START Data to use

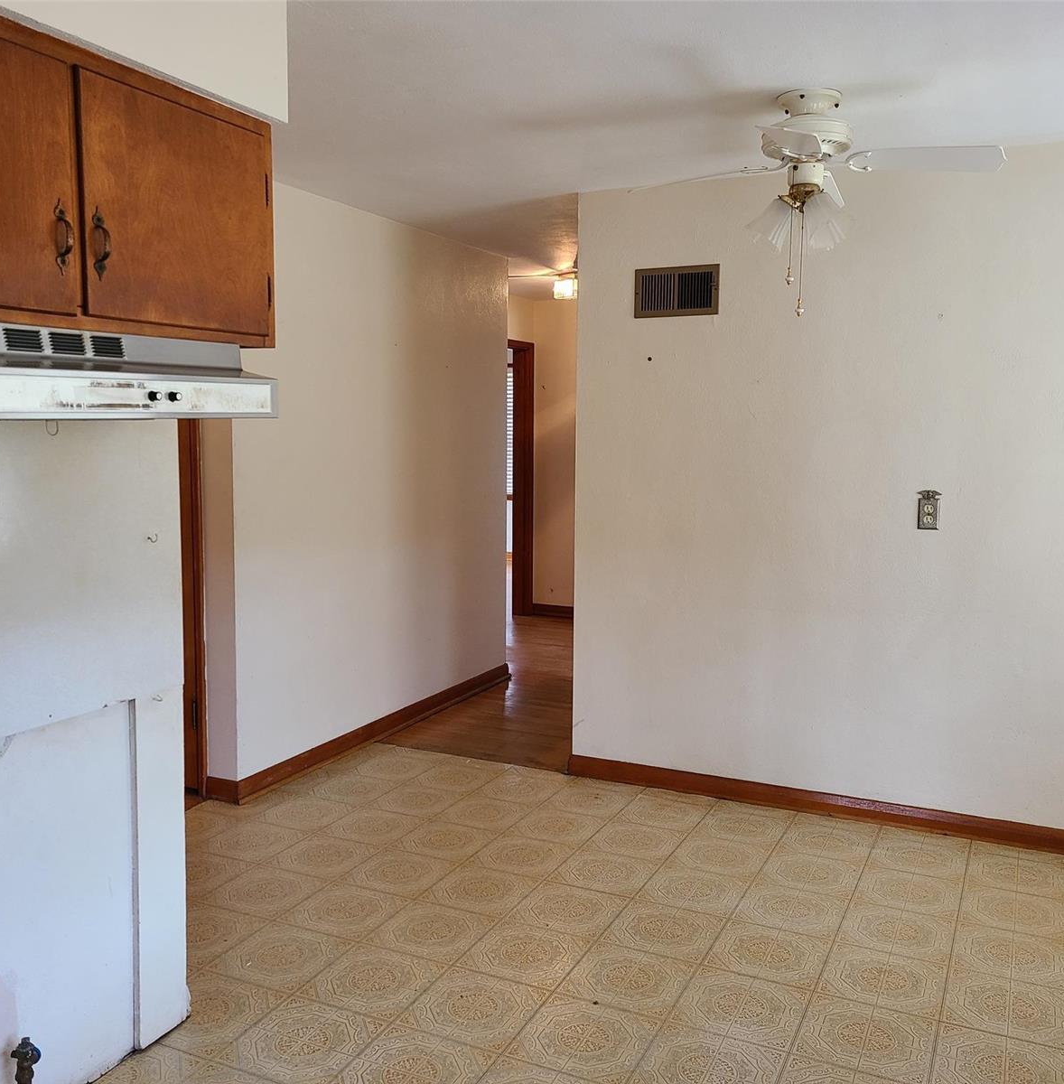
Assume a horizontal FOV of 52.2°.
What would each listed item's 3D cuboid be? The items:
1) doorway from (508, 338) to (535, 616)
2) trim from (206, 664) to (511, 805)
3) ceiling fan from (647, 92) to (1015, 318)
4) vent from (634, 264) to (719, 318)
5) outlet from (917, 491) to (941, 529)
[{"bbox_3d":[-0.243,-0.427,8.040,0.150,2.105,0.880,3,7,25],"label":"doorway"},{"bbox_3d":[-0.710,0.868,5.374,0.170,0.094,2.400,3,7,25],"label":"trim"},{"bbox_3d":[0.805,-0.997,3.223,1.100,0.600,1.100,3,7,25],"label":"ceiling fan"},{"bbox_3d":[0.566,-0.978,4.245,0.344,0.195,0.020,3,7,25],"label":"vent"},{"bbox_3d":[1.433,-0.114,3.922,0.082,0.140,0.015,3,7,25],"label":"outlet"}]

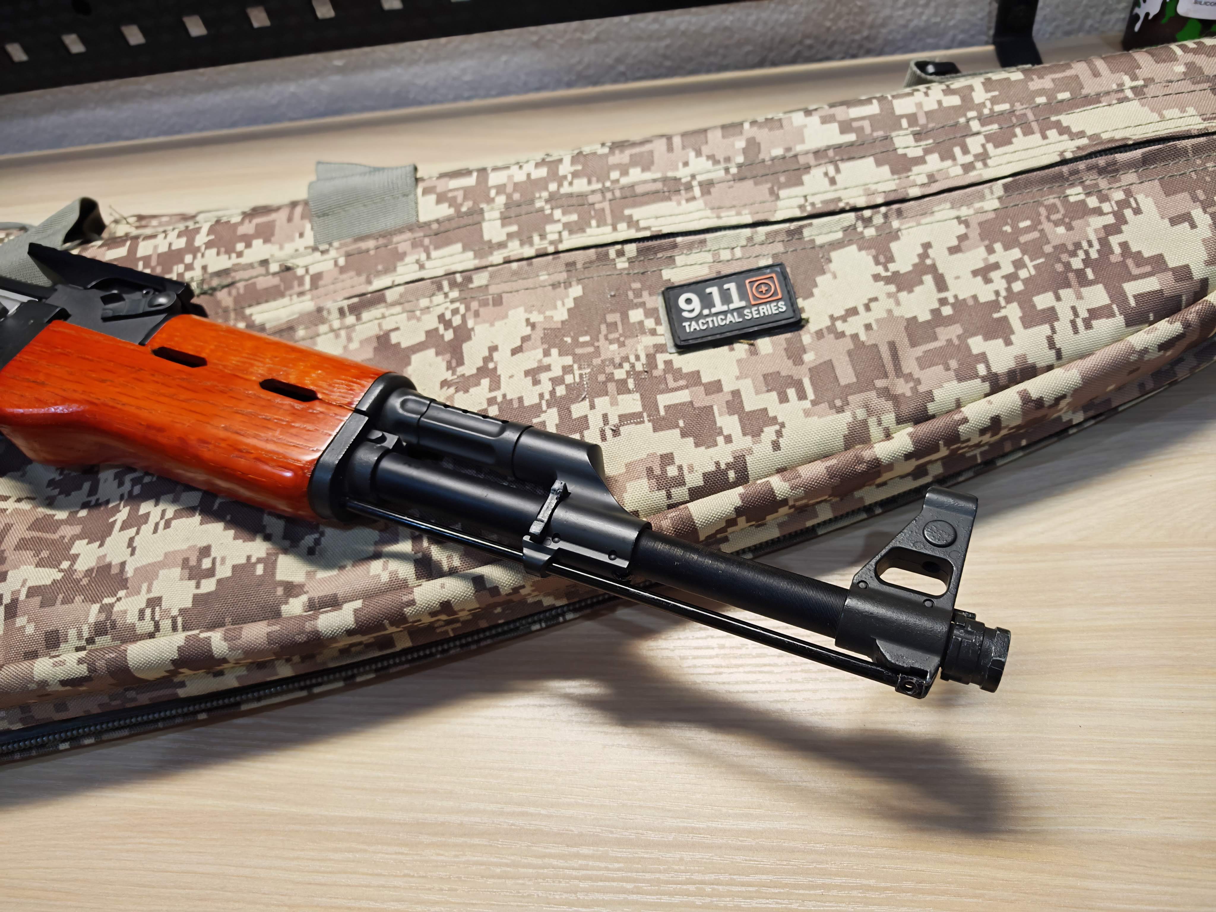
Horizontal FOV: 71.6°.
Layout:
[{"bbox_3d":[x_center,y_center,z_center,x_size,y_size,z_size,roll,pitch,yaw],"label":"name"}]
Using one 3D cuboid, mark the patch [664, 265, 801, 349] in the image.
[{"bbox_3d":[0.061,-0.073,0.414,0.060,0.005,0.035,-11,64,4],"label":"patch"}]

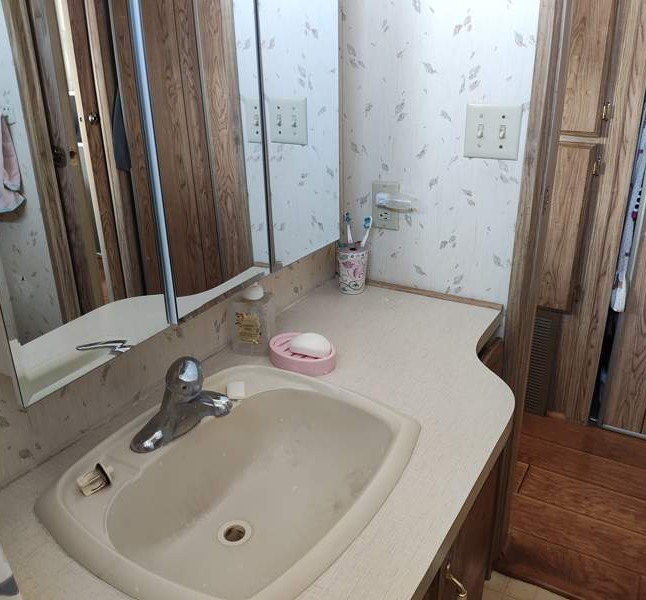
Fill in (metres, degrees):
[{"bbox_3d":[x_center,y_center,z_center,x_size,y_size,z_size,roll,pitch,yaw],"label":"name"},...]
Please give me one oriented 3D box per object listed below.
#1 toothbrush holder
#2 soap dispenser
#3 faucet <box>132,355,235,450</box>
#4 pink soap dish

END Data to use

__How to complete this task__: Restate all of the data word for word and include no pictures.

__Response below__:
Assume a horizontal FOV of 52.2°.
What would each listed item's 3D cuboid be? The items:
1) doorway from (508, 338) to (535, 616)
2) trim from (206, 664) to (511, 805)
3) ceiling fan from (647, 92) to (1015, 318)
4) vent from (634, 264) to (719, 318)
5) outlet from (917, 491) to (941, 529)
[{"bbox_3d":[-0.243,-0.427,8.040,0.150,2.105,0.880,3,7,25],"label":"doorway"},{"bbox_3d":[-0.710,0.868,5.374,0.170,0.094,2.400,3,7,25],"label":"trim"},{"bbox_3d":[0.805,-0.997,3.223,1.100,0.600,1.100,3,7,25],"label":"ceiling fan"},{"bbox_3d":[0.566,-0.978,4.245,0.344,0.195,0.020,3,7,25],"label":"vent"},{"bbox_3d":[1.433,-0.114,3.922,0.082,0.140,0.015,3,7,25],"label":"outlet"}]

Horizontal FOV: 71.6°.
Layout:
[{"bbox_3d":[x_center,y_center,z_center,x_size,y_size,z_size,roll,pitch,yaw],"label":"name"}]
Using one 3D cuboid, mark the patch [664, 265, 801, 349] in the image.
[{"bbox_3d":[0.061,-0.073,0.414,0.060,0.005,0.035,-11,64,4],"label":"patch"}]

Fill in (metres, degrees):
[{"bbox_3d":[x_center,y_center,z_center,x_size,y_size,z_size,roll,pitch,yaw],"label":"name"},...]
Please give me one oriented 3D box per object listed below.
#1 toothbrush holder
#2 soap dispenser
#3 faucet <box>132,355,235,450</box>
#4 pink soap dish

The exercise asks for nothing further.